Peaches, Sid, Crash, Eddie, and Prancer arrive somewhere near the North Pole, seeing sugar plums and peppermint bark. As they continue, they are stopped by a group of mini sloths who keep out visitors to Santa. They move towards the visitors, causing Prancer to fly up into a block of snow, and as they try to pull him out, the ice cracks, causing an avalanche, ruining Santa's work, and toppling Manny, Ellie, and Diego. Angered by the mess, Santa creates the Naughty List after Manny talks about it and puts the animals on it, causing Manny to realize that Santa is real.
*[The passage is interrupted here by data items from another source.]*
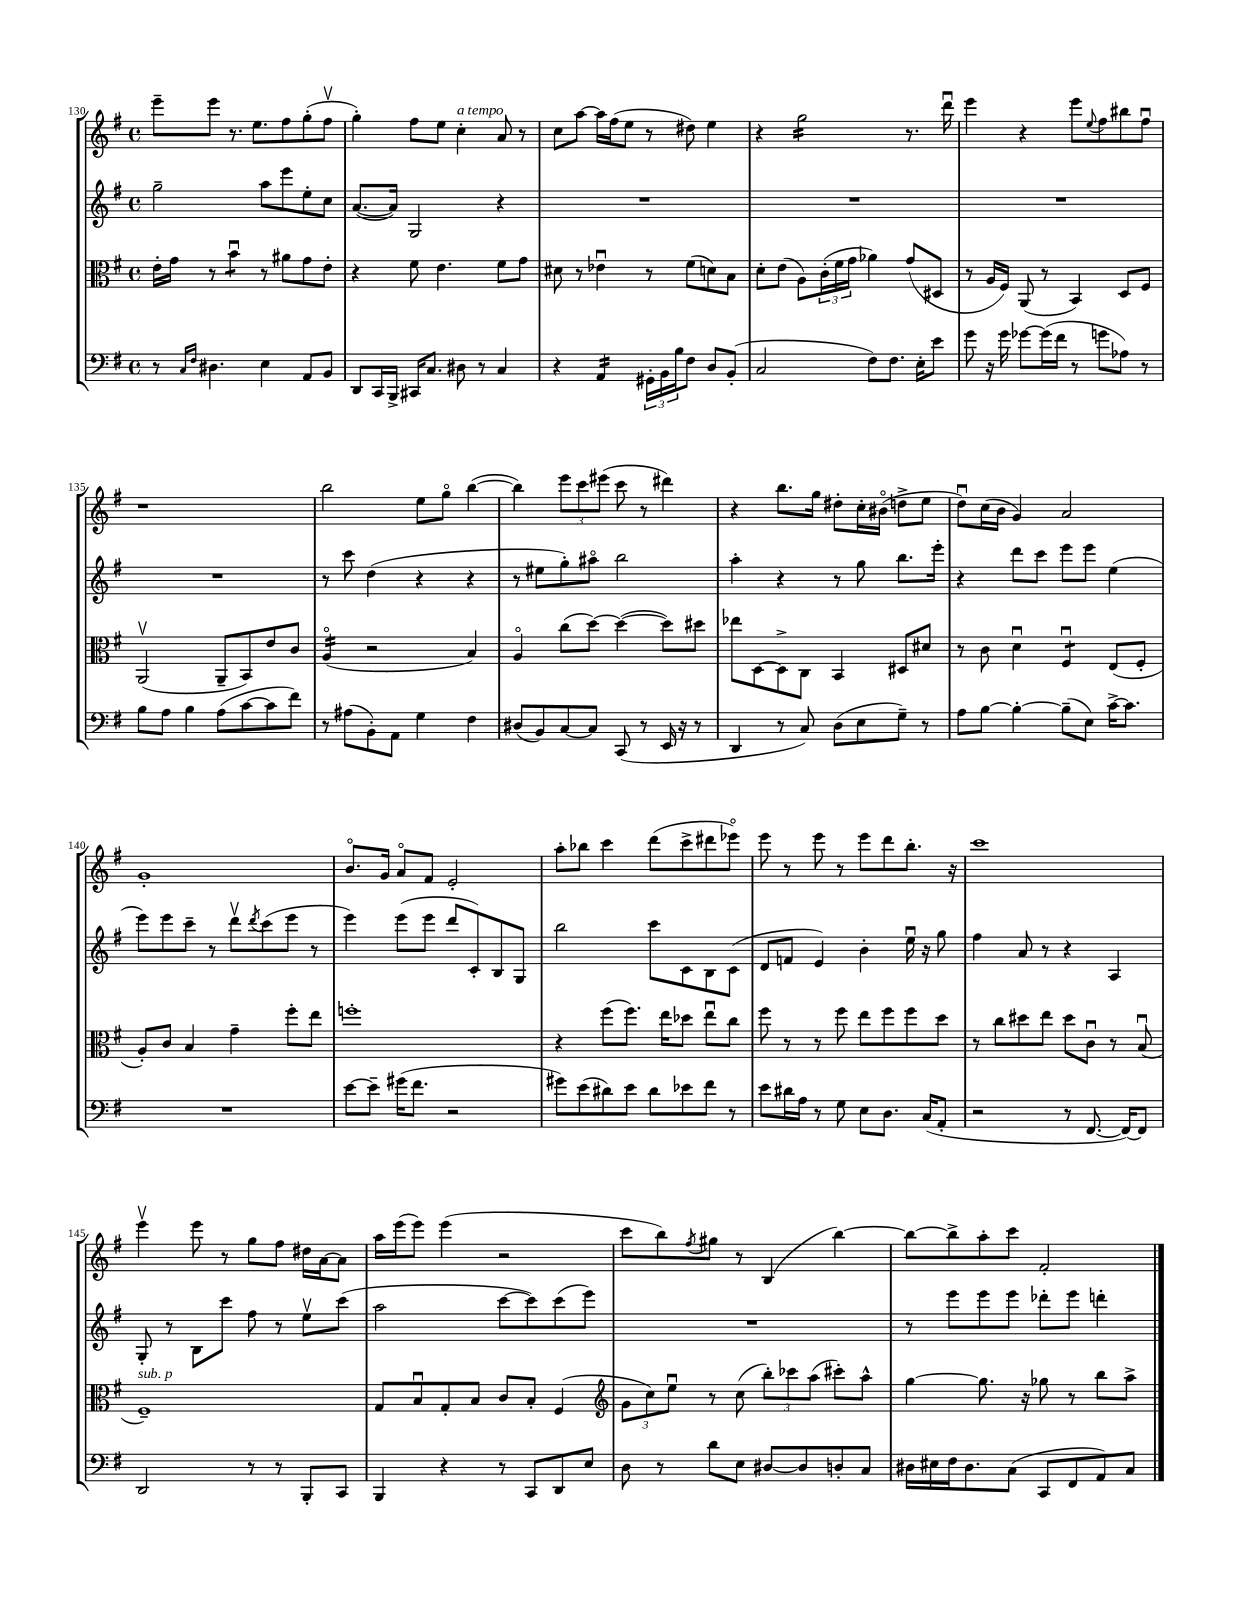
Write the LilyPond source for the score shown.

<<
\new StaffGroup <<
\new Staff = "s0" {
    \clef treble \key g \major \defaultTimeSignature \time 4/4
    e'''8-- e'''8 r8. e''8. fis''8 g''8-.( fis''8\upbow |
    g''4-.) fis''8 e''8 c''4-.^\markup { \italic "a tempo" } a'8 r8 |
    c''8 a''8~ a''16 fis''16( e''8 r8 dis''8) e''4 |
    r4 g''2:16 r8. d'''16\downbow |
    e'''4 r4 e'''8 \appoggiatura { e''8 } fis''8 bis''8 fis''8\downbow |
    r1 |
    b''2 e''8 g''8\flageolet b''4~( |
    b''4) \tuplet 3/2 { e'''8 c'''8 eis'''8( } c'''8 r8 dis'''4) |
    r4 b''8. g''16 dis''8-. c''16-. bis'16\flageolet( d''8-> e''8 |
    d''8\downbow) c''16( b'16 g'4) a'2 |
    g'1-. |
    b'8.\flageolet g'16 a'8\flageolet fis'8 e'2-. |
    a''8-. bes''8 c'''4 d'''8( c'''8-> dis'''8 ees'''8\flageolet) |
    e'''8 r8 e'''8 r8 e'''8 d'''8 b''8.-. r16 |
    c'''1 |
    e'''4\upbow e'''8 r8 g''8 fis''8 dis''16 a'16~ a'8 |
    a''16 e'''16( e'''8) e'''4( r2 |
    c'''8 b''8) \acciaccatura { fis''8 } gis''8 r8 b4( b''4~) |
    b''8~ b''8-> a''8-. c'''8 fis'2-. \bar "|." |
}
\new Staff = "s1" {
    \clef treble \key g \major \defaultTimeSignature \time 4/4
    g''2-- a''8 e'''8 e''8-. c''8 |
    a'8.~( a'16) g2 r4 |
    R1 |
    R1 |
    R1 |
    R1 |
    r8 c'''8 d''4( r4 r4 |
    r8 eis''8 g''8-.) ais''8\flageolet b''2 |
    a''4-. r4 r8 g''8 b''8. e'''16-. |
    r4 d'''8 c'''8 e'''8 e'''8 e''4( |
    e'''8) e'''8 c'''8-- r8 d'''8\upbow \acciaccatura { d'''8 } c'''8( e'''8 r8 |
    e'''4) e'''8( e'''8 d'''8 c'8-.) b8 g8 |
    b''2 c'''8 c'8 b8 c'8( |
    d'8 f'8 e'4) b'4-. e''16\downbow r16 g''8 |
    fis''4 a'8 r8 r4 a4 |
    g8-. r8 b8 c'''8 fis''8 r8 e''8\upbow c'''8( |
    a''2 c'''8~ c'''8) c'''8( e'''8) |
    R1 |
    r8 e'''8 e'''8 e'''8 des'''8-. e'''8 d'''4-. \bar "|." |
}
\new Staff = "s2" {
    \clef alto \key g \major \defaultTimeSignature \time 4/4
    e'16-. g'16 r8 b'4:8\downbow r8 ais'8 g'8 e'8-. |
    r4 fis'8 e'4. fis'8 g'8 |
    dis'8 r8 ees'4\downbow r8 fis'8( d'8) b8 |
    d'8-. e'8( a8) \tuplet 3/2 { c'16-.( fis'16 g'16 } aes'4) g'8( dis8 |
    r8 a16 fis16) a,8( r8 b,4) d8 fis8 |
    a,2\upbow( a,8-- b,8) e'8 c'8 |
    a4:16\flageolet( r2 b4) |
    a4\flageolet c''8( d''8~) d''4~( d''8) dis''8 |
    ees''8 d8~ d8-> c8 b,4 dis8 dis'8 |
    r8 c'8 d'4\downbow fis4:8\downbow e8( fis8-. |
    a8-.) c'8 b4 g'4-- fis''8-. e''8 |
    f''1-. |
    r4 fis''8( fis''8.) e''16 des''8 e''8\downbow c''8 |
    fis''8 r8 r8 fis''8 e''8 fis''8 fis''8 d''8 |
    r8 c''8 dis''8 e''8 dis''8 c'8\downbow r8 b8\downbow( |
    fis1--^\markup { \italic "sub. p" }) |
    g8 b8\downbow g8-. b8 c'8 b8-. fis4( |
    \clef treble \tuplet 3/2 { g'8 c''8) e''8\downbow } r8 c''8( \tuplet 3/2 { b''8-.) ces'''8 a''8( } cis'''8-.) a''8-^ |
    g''4~ g''8. r16 ges''8 r8 b''8 a''8-> \bar "|." |
}
\new Staff = "s3" {
    \clef bass \key g \major \defaultTimeSignature \time 4/4
    r8 \grace { c16 fis16 } dis4. e4 a,8 b,8 |
    d,8 c,16 b,,16-> cis,16 c8. dis8 r8 c4 |
    r4 a,4:16 \tuplet 3/2 { gis,16-. b,16 b16 } fis8 d8 b,8-.( |
    c2 fis8) fis8. e16-. e'8 |
    g'8 r16 g'16 ges'8~ ges'16( fis'16 r8 g'8 aes8) r8 |
    b8 a8 b4 a8( c'8~ c'8 fis'8) |
    r8 ais8( b,8-.) a,8 g4 fis4 |
    dis8( b,8) c8~ c8 c,8( r8 e,16 r16 r8 |
    d,4 r8 c8) d8( e8 g8--) r8 |
    a8 b8~ b4~-. b8--( e8) c'16~-> c'8. |
    R1 |
    e'8~ e'8-- gis'16( fis'8. r2 |
    gis'8) e'8( dis'8) e'8 dis'8 ees'8 fis'8 r8 |
    e'8 dis'16 a16 r8 g8 e8 d8. c16( a,8-. |
    r2 r8 fis,8.~ fis,16~) fis,8 |
    d,2 r8 r8 b,,8-. c,8 |
    b,,4 r4 r8 c,8 d,8 e8 |
    d8 r8 d'8 e8 dis8~ dis8 d8-. c8 |
    dis16 eis16 fis16 dis8. c8( c,8 fis,8 a,8) c8 \bar "|." |
}
>>
>>
\layout { \context { \Score currentBarNumber = #130 } }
The animals fix the mess and create a sleigh for Santa, but Santa has many more gifts than usual, so Prancer volunteers to fly the sleigh. He realizes that he cannot do it alone so he gets his family, Dasher, Dancer, Vixen, Comet, Cupid, Donner, and Blitzen. The Naughty List transforms into the Nice List, and Santa leaves through the night sky.

== Cast ==

- John Leguizamo as Sid
- Ciara Bravo as Peaches
- Ray Romano as Manny
- Denis Leary as Diego
- Queen Latifah as Ellie
- Seann William Scott as Crash
- Josh Peck as Eddie
- T. J. Miller as Prancer
- Billy Gardell as Santa Claus
- Judah Friedlander as Head Mini-Sloth
- Karen Disher as Molehog
- Chris Wedge as Scrat

== Release ==
A Mammoth Christmas premiered on November 24, 2011, on Fox. The special was watched by 7,100,000 viewers, making it the second most watched show in its time slot. It was nominated for Annie Award for Best Animated Special Production.

=== Home media ===
A Mammoth Christmas was released on DVD and Blu-ray on November 26, 2011. A Mammoth Christmas was released on Disney+ on November 26, 2021 after the Disney-Fox Merger.